Cette initiative de l’Institut français a permis de toucher autrement un large public djiboutien sur des questions trop souvent oubliées, et d’influencer les perceptions et attitudes des jeunes à l’égard de l’environnement. Il semblerait à voir l’affluence que le pari a été gagné… Cet engouement pour la thématique de la soirée se traduira-il par des actes citoyens pour la préservation de l’environnement ? Le temps nous le dira !

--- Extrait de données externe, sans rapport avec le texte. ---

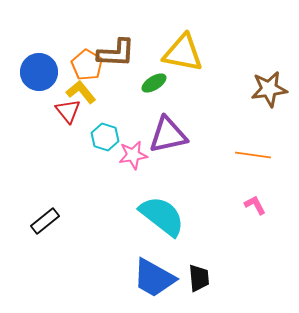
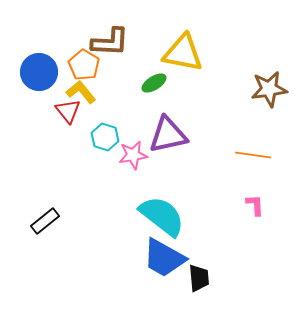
brown L-shape: moved 6 px left, 11 px up
orange pentagon: moved 3 px left
pink L-shape: rotated 25 degrees clockwise
blue trapezoid: moved 10 px right, 20 px up
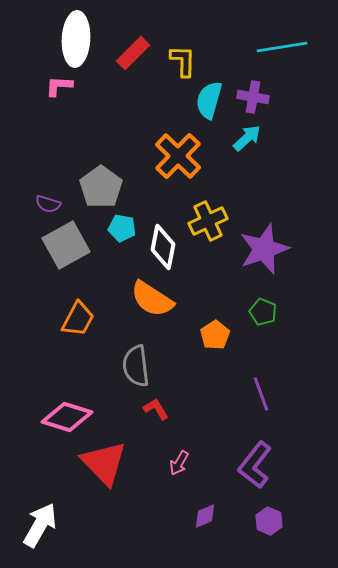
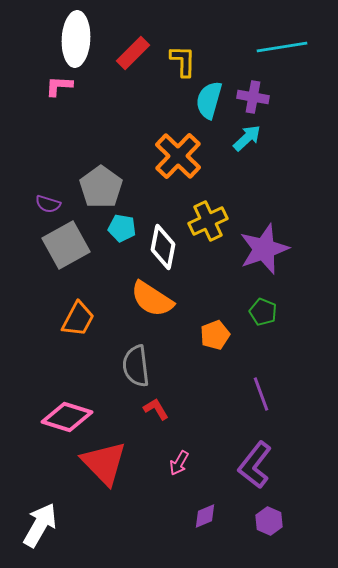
orange pentagon: rotated 12 degrees clockwise
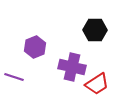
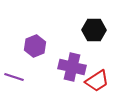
black hexagon: moved 1 px left
purple hexagon: moved 1 px up
red trapezoid: moved 3 px up
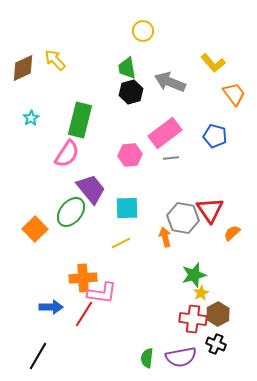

Au vu du succès de la soirée ne devrait-on pas surfer sur l’engouement évident, pour démultiplier ce type d’initiative peu couteuse et originale sur l’ensemble du territoire afin de sensibiliser à la biodiversité nos jeunes à travers le même scénario pédagogique et interactif ? On pourrait aller plus loin, en y associant les enseignants, avec l’appui de la direction de l’environnement par exemple. A terme l’idée serait d’amener les élèves à se questionner, à poser une réflexion, des hypothèses, et de vérifier si leur hypothèse environnementale était la bonne. L’objectif étant de toute manière d’amener les jeunes à être responsables, plus respectueux envers les générations futures… A l’IFD, chapeau bas donc !
Mahdi A.
[1] Acronyme de l’Institut français Arthur Rimbaud, ancien nom de l’IFD.